The chap who is usually there to take pictures of the winning birds was absent, apparently he doesn't bother with the junior show. I almost got roped into doing the honours but someone else had a camera with them. A shame that the young fanciers won't have carefully lit pictures of their winning entries.

Daft as it sounds, and in a typical justification of extravagant expenditure, part of my plan to reduce my camera gear inventory has been another purchase which I tried out for the first time at the poultry show. It proved it's usefulness too. Every camera ought to have a flippy screen of some sort. They really do make it easier to get a different perspective on things - often without drawing attention to yourself. More poultry pics here.

Since then I've used the screen at the sandplant, which has changed dramatically since my last visit, to put the camera above my head. Future uses for the screen are sticking the camera on a monopod or pole to raise it higher still. Although given the ability to use a smartphone to view the screen's output and fire the shutter a flippy screen might not be necessary for that! More (slightly repetitive) sandplant pics here.

While the poultry visit fell back on my usual two fixed focal length lenses (28mm and 50mm) the sandplant saw me giving my cheapo wide zoom a work out along with the 85mm.

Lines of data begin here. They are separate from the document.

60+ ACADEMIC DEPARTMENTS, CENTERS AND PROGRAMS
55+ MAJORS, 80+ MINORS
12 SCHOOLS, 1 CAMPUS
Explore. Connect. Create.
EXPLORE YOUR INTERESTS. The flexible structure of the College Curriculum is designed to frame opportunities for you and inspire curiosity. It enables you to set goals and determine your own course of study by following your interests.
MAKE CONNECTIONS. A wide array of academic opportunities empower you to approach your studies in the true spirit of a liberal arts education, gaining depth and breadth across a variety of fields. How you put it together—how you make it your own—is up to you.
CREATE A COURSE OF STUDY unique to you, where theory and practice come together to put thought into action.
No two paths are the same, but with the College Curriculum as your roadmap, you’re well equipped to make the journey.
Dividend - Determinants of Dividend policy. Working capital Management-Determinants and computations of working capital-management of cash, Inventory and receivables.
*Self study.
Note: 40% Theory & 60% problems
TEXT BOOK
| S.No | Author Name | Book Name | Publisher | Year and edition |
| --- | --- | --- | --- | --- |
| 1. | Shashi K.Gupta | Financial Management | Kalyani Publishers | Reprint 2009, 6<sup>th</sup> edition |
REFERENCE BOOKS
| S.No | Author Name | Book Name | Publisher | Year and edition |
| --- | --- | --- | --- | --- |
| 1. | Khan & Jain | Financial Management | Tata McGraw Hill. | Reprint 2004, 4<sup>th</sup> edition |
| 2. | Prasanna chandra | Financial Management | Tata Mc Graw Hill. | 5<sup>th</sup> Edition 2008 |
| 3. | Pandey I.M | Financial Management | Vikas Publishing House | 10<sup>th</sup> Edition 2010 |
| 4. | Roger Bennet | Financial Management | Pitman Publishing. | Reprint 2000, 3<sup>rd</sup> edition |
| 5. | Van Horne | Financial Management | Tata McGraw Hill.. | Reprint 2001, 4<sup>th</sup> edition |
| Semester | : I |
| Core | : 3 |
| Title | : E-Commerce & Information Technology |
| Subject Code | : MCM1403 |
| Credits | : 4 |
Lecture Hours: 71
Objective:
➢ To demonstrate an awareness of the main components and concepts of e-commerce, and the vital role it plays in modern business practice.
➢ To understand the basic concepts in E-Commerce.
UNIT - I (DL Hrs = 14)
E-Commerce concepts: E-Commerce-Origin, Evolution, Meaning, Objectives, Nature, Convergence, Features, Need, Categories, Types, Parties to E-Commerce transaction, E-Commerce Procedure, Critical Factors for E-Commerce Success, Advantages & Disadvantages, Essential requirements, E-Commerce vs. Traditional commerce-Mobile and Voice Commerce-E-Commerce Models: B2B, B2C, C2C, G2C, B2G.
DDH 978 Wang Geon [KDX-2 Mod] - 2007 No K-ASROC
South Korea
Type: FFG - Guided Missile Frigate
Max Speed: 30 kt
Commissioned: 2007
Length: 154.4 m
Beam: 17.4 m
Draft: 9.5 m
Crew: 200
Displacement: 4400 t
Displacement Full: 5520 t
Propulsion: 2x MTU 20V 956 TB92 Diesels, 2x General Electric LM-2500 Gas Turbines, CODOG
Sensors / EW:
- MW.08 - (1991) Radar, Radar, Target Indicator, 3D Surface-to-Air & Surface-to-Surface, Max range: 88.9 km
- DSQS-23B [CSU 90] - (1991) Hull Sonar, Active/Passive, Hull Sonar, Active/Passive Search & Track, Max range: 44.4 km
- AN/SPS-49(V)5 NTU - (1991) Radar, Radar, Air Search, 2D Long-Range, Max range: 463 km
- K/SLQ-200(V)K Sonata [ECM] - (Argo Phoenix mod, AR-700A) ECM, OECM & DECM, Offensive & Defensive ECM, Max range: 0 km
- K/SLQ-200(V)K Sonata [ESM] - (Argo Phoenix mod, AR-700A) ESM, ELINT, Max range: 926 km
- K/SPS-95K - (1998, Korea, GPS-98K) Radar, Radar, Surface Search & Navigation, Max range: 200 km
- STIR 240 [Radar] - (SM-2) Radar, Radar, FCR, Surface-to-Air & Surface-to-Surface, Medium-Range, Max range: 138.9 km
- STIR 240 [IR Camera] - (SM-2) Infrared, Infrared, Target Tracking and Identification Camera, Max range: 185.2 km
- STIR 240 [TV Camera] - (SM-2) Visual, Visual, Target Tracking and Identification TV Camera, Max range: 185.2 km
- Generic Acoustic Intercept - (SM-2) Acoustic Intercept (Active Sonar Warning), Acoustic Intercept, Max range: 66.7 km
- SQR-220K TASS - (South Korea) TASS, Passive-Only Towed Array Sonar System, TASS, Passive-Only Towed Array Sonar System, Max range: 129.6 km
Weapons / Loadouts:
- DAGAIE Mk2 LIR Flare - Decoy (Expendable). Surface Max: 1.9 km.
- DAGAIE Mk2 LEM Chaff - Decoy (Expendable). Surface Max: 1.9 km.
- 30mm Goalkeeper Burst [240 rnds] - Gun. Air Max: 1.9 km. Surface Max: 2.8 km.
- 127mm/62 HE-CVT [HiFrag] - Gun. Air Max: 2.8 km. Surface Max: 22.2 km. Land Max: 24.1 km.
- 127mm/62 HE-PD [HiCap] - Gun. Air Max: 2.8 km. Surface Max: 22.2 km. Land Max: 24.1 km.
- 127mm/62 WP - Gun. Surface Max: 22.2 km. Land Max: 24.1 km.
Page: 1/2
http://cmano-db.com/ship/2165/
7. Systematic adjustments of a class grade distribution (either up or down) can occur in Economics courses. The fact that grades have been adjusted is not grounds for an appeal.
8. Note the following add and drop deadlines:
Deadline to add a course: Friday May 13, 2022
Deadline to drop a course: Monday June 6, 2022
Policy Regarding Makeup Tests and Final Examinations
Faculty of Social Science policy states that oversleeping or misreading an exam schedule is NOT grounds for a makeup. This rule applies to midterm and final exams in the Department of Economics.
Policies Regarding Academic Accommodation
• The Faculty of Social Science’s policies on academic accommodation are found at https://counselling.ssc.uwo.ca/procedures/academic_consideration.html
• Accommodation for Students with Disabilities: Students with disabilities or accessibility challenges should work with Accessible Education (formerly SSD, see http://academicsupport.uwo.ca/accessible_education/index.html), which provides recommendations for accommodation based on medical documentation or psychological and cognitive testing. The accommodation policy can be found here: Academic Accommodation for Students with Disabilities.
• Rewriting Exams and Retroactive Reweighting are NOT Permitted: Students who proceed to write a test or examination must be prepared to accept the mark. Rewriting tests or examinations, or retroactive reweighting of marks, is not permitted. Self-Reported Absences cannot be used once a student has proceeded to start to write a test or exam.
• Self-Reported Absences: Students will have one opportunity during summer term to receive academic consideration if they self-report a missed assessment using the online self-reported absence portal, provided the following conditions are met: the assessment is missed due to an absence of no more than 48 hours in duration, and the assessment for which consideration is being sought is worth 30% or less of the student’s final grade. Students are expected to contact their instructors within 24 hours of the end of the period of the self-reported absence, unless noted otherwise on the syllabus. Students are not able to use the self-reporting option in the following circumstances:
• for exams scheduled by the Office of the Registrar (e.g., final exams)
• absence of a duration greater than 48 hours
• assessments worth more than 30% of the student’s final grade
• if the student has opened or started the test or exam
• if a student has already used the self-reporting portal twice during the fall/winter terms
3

These two make a useful combination. Sometimes a longer zoom would be handy, but as a weight saving venture it's good enough. As ever I remain convinced that there's no need to cover every focal length in order to make useful pictures. Just look for the pictures that suit whatever focal lengths you have with you. That way you don't even notice that you are 'missing' shots. Besides with a gazillion pixels available a bit of a crop still provides a usable file if pressed.

I also gave the wide zoom a whirl at the tackle shop. Given it's slow and variable aperture I wasn't too hopeful. But not only is that multitude of tiny dots excellent for rendering detail, it somehow manages to work in fairly low light at high ISOs (3200 below). Yet to be used in anger, I see a different approach to the tackle shop project - that flippy screen might be useful too!

The low light capabilities of modern cameras is lessening the need for fast aperture zoom lenses unless you want to use wide apertures for subject isolation. The two 'cheapo' zooms I have are plenty good enough for me (manufacturers might be making better lenses to work with higher resolution sensors), and subject isolation can be achieved by standing further away and using a longer focal length. All this means that it's possible to have a full frame set up that weighs next to nothing. As soon as I can offload some gear I'll be able to get my entire kit into one small shoulder bag.

It's a lot easier to write about gear than making pictures, particularly when it's a struggle to get out and do the latter. At least I can fit in some time for my local projects on my way to and from the Post Office. The church continues to be a challenge. Making pictures that seem to accidentally include the church is harder than I imagined it would be. Certainly without making different versions of the same picture.

Home Range is a more local version of Sandgrounding (which has reached it's 500th post) and has been added to recently. It has a more considered approach to subject matter and framing than Sandgrounding, although quite what either of these series are about I can't honestly say! I am clear what the 'big project' is about, and have made some preliminary progress on it in the limited time I've had available. As soon as work eases up I'll get some more done. Having clarity as to what a project is about helps provide an end to it. Open ended projects simply blunder on and on, never getting finished. Then again, if you have a date set as a conclusion point it can mean that you don't get all the pictures you'd like. At least with the sandplant I think a natural end will come when the restoration work is completed.

The worrying thing with long term projects is that when you come to review what you've got early pictures often look different to later ones. Your vision and aims change with time. What seemed like a good idea at the time might not fit in with later ideas.On the positive side some pictures which might have seemed pointless can, when set next to later views of the same scene, provide a useful comparison of change. There's more to project work than taking good pictures. Which make it interesting.